東大発スタートアップのEdgeLab(東京都文京区)は、熟練技術者の退職に伴うノウハウ消失リスクと、生成AIを用いて暗黙知を形式知化する最新戦略を解説したホワイトペーパー『建設業特化ノウハウ伝承白書2026』を公開した。

建設業界は55歳以上の就業者が約36%を占め、29歳以下は約12%にとどまり、熟練技術者の大量退職に伴うノウハウの喪失が喫緊の課題となっている。さらに時間外労働の上限規制に伴い、現場での直接的な指導時間を十分に確保することが難しく、新規高卒者の3年以内離職率が40%を超えるなど時間をかけた育成投資が組織のスキル定着に結びつきにくい状況がある。
同社では、これらの課題における本質的な要因は重要なノウハウが「熟練者の暗黙知」として個人の頭の中に留まっている点にあるが、従来のマニュアル作成やヒアリングといった手法では技術者自身が無意識に行っている「判断ロジック」までを抽出・形式知化することは困難だった。
白書は組織のナレッジ伝承プロジェクトを推進する担当者に向けに、従来のノウハウ抽出手法が抱える構造的な課題を分析し、その解決策として「AIを活用した実践的アプローチ」を体系的に解説している。
従来手法の課題を紐解き、多忙な熟練技術者の業務負担を最小限に抑える「非侵襲性」や、ノウハウの深部まで迫る「深掘り」を両立させるためのポイントを提示しているほか、建設業特有の専門用語や現場の文脈を理解する対話型AIを用い、熟練者から無理なく判断ロジックを抽出し、組織のデータとして蓄積する手法も公開している。

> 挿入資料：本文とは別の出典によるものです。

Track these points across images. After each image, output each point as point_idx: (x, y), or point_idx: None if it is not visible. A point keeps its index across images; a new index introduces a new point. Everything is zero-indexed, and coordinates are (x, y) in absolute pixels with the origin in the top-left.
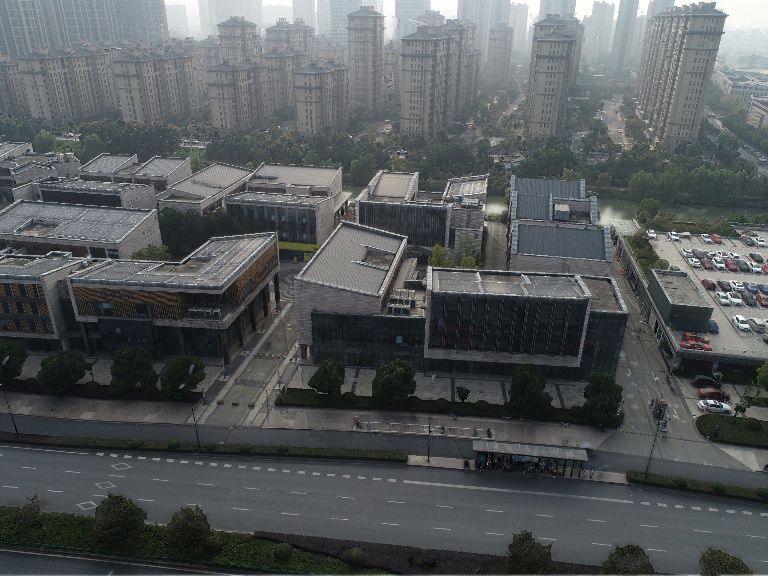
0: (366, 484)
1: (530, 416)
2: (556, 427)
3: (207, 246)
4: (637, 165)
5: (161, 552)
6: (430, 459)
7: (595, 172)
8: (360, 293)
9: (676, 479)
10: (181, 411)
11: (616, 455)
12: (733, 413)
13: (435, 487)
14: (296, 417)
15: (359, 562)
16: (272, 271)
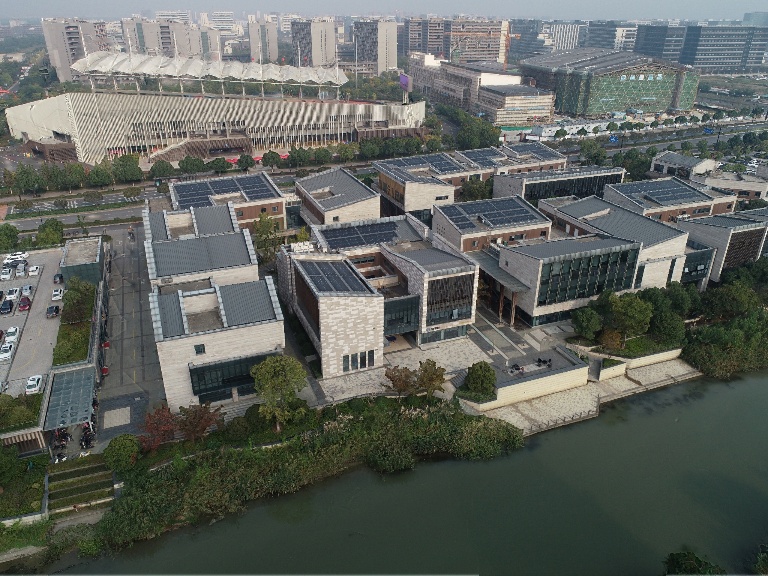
0: None
1: None
2: None
3: None
4: None
5: None
6: None
7: None
8: None
9: None
10: None
11: None
12: None
13: None
14: None
15: None
16: (400, 203)
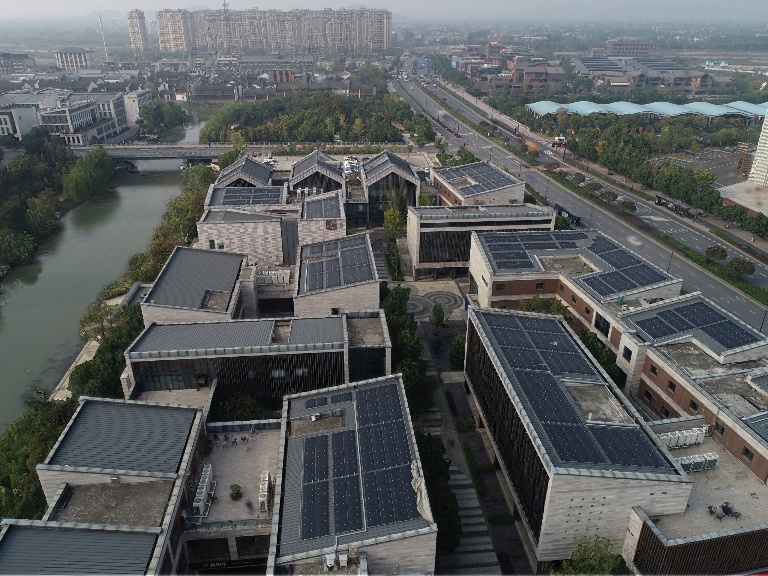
0: None
1: None
2: None
3: (510, 271)
4: (20, 177)
5: None
6: None
7: None
8: None
9: (542, 197)
10: None
11: None
12: None
13: None
14: None
15: None
16: None
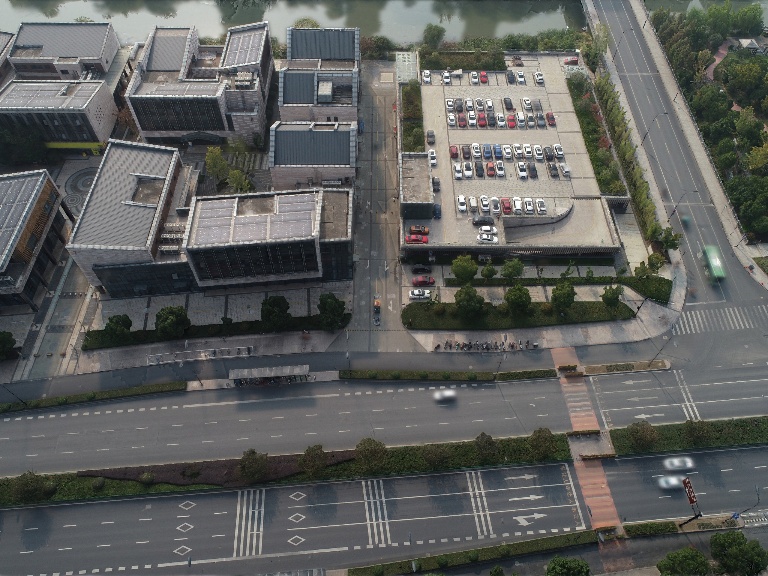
0: (156, 414)
1: (280, 329)
2: (299, 335)
3: None
4: None
5: (15, 500)
6: (203, 383)
7: None
8: (129, 250)
9: (369, 374)
10: (6, 370)
11: (338, 354)
12: (432, 297)
13: (205, 407)
14: (101, 359)
15: (149, 482)
16: (54, 206)
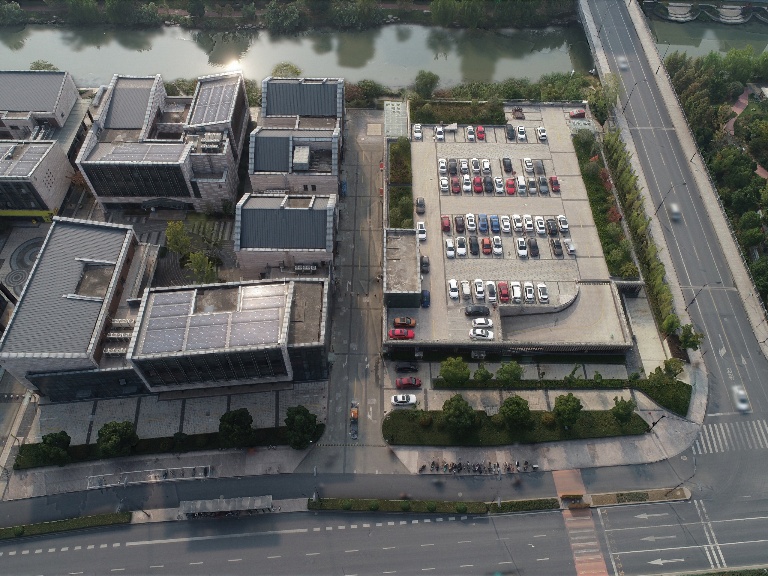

巻頭では、鹿島建設で36年間に渡って設備設計・施工管理や全社の生産性向上・業務DXを主導し、VE(価値工学)の第一人者でもある同社顧問の足立忠郎氏の特別インタビューを収録している。同社は技術継承や現場のDX推進に向けた課題解決の具体的な施策を検討するための指針として活用してほしいとしている。